Intel® Inspector for Systems
Intel® Inspector for Systems helps developers identify and resolve memory and threading correctness issues in their unmanaged C, C++ and Fortran programs as well as in the unmanaged portion of mixed managed and unmanaged programs. Additionally the tool identifies threading correctness issues in managed .NET C# programs.
Intel® Inspector for Systems will currently identifies following type of dynamic memory problems.
Problem Type | Description |
---|---|
Incorrect memcpy call | When an application calls the memcpy function with two pointers that overlap within the range to be copied. |
Invalid deallocation | When an application calls a deallocation function with an address that does not correspond to dynamically allocated memory. |
Invalid memory access | When a read or write instruction references memory that is logically or physically invalid. |
Invalid partial memory access | When a read or write instruction references a block (2-bytes or more) of memory where part of the block is logically invalid. |
Memory growth | When a block of memory is allocated but not deallocated within a specific time segment during application execution. |
Memory leak
| When a block of memory is allocated, never deallocated, and not reachable at application exit (there is no pointer available to deallocate the block). |
Memory not deallocated | When a block of memory is allocated, never deallocated, but still reachable at application exit (there is a pointer available to deallocate the block). |
Mismatched allocation/deallocation | When a deallocation is attempted with a function that is not the logical reflection of the allocator used. |
Missing allocation | When an invalid pointer is passed to a deallocation function.
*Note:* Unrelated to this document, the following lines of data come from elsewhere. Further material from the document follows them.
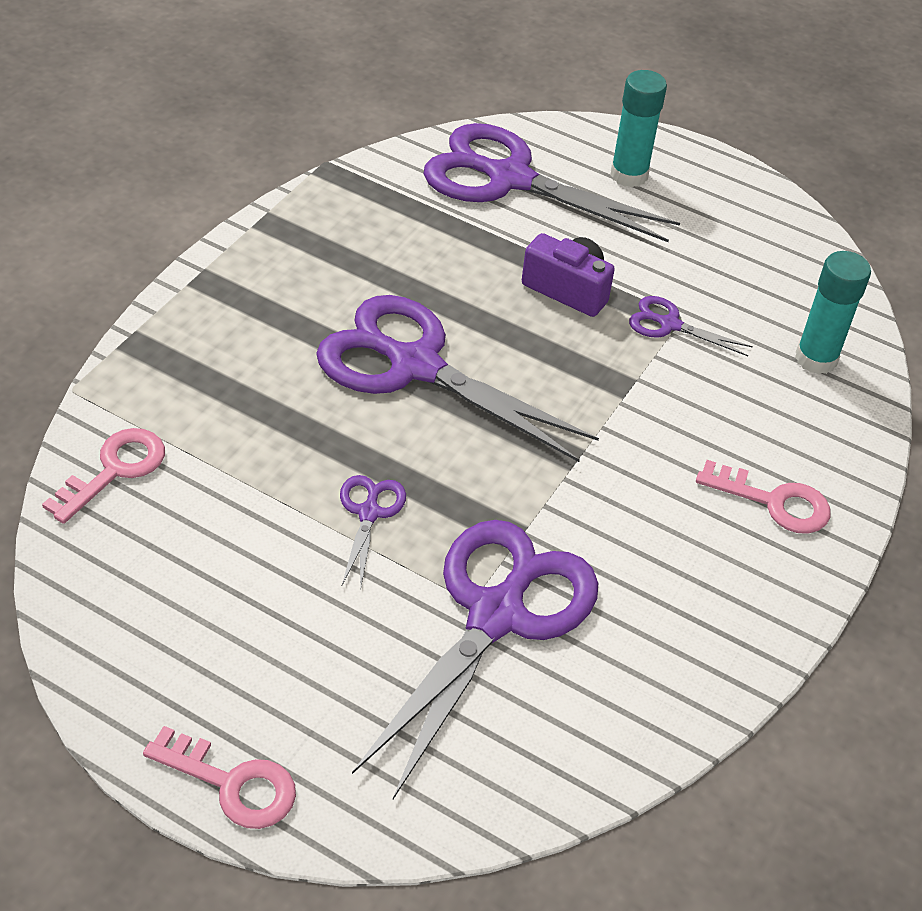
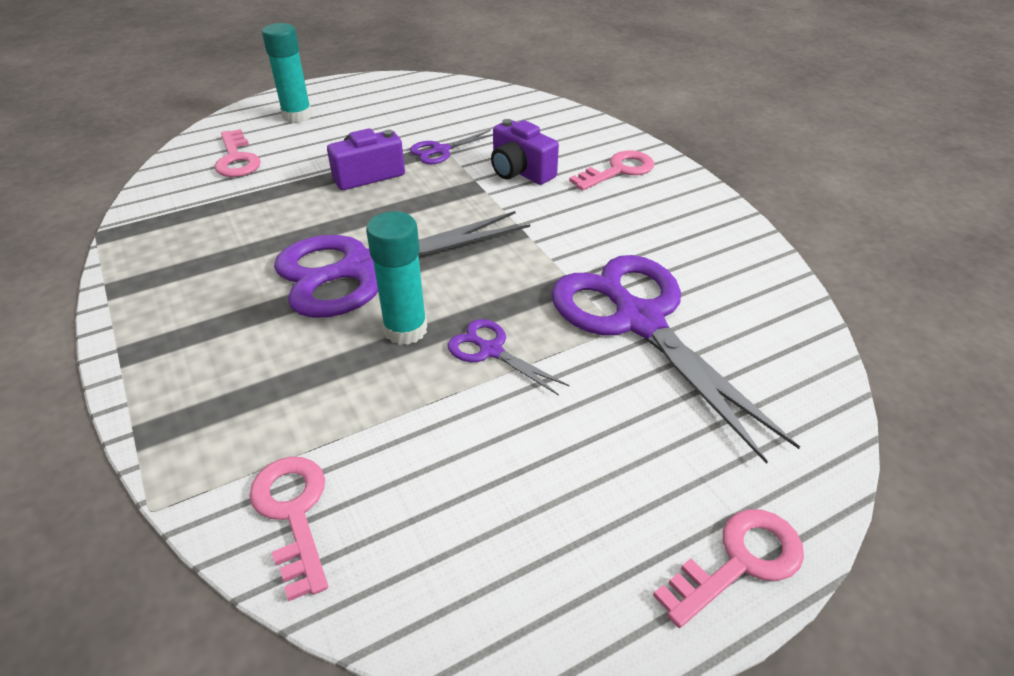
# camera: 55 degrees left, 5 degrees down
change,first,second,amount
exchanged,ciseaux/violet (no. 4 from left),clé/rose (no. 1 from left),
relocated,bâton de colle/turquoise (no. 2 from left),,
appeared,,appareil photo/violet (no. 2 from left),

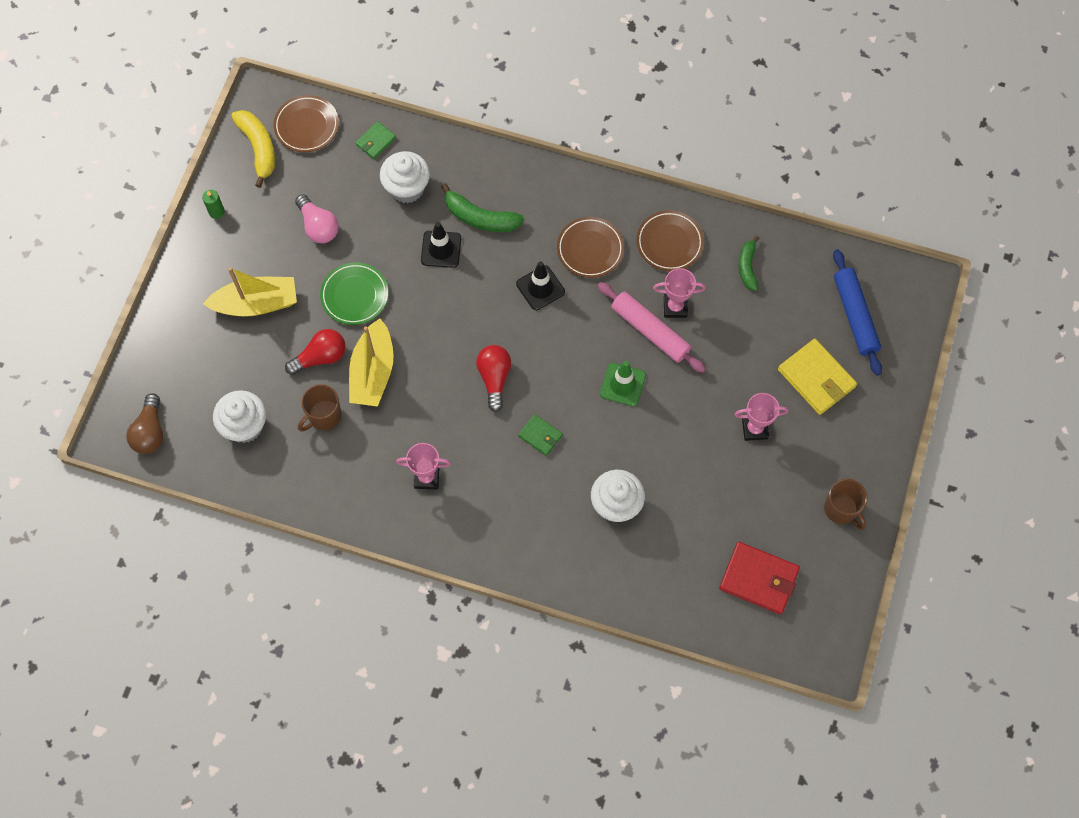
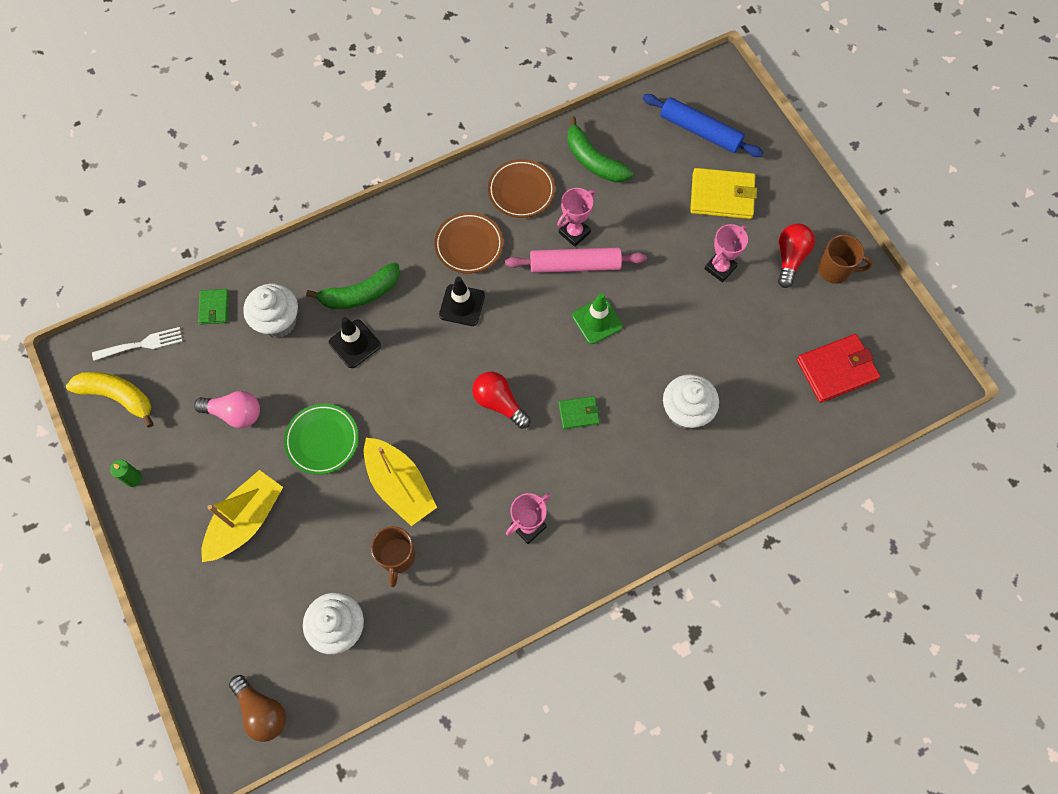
# camera: 45 degrees left, 0 degrees up
change,first,second,amount
exchanged,assiette/marron (no. 1 from left),fourchette/blanc,
size,banane/vert (no. 2 from left),,x1.53
relocated,ampoule/rouge (no. 1 from left in the first image),ampoule/rouge (no. 2 from left),

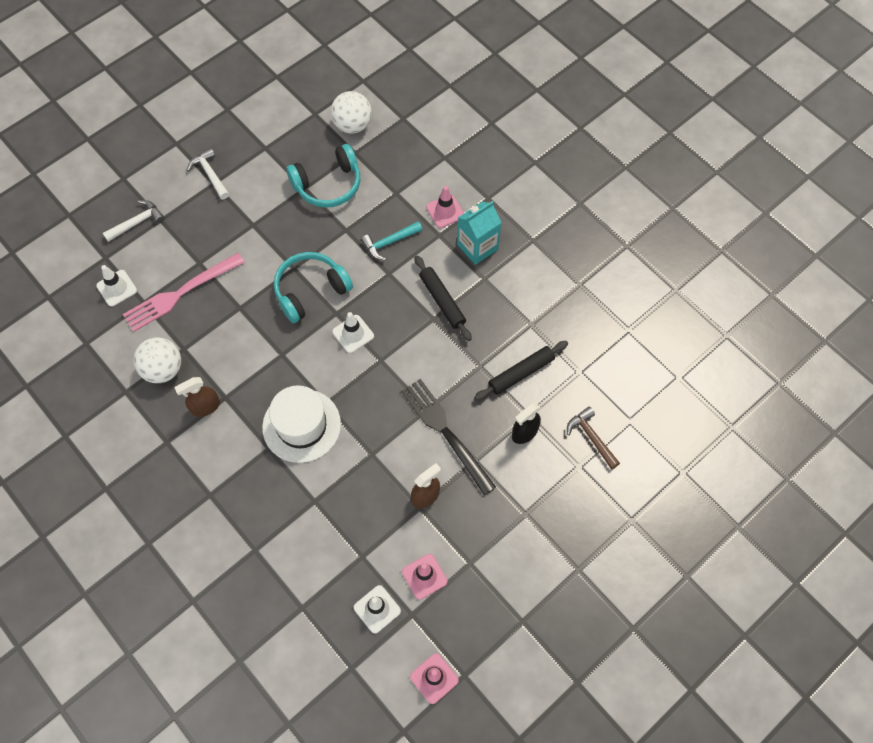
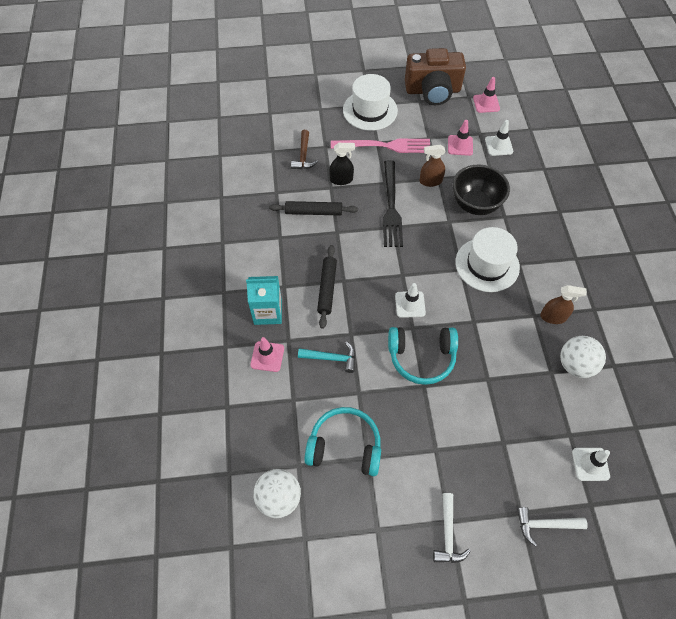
# camera: 145 degrees left, 5 degrees down
change,first,second,amount
relocated,fourchette/rose,,
appeared,,appareil photo/marron,
appeared,,chapeau/blanc (no. 1 from left),
appeared,,bol/noir,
The invalid address may point to a previously released heap block. |
Uninitialized memory access | When a read of an uninitialized memory location is reported. |
Uninitialized partial memory access | When a read instruction references a block (2-bytes or more) of memory where part of the block is uninitialized. |
Cross-thread stack access | When a thread accesses a different thread's stack |
Conclusion: Intel® System Studio provides you dynamic memory analysis feature to build robust embedded application.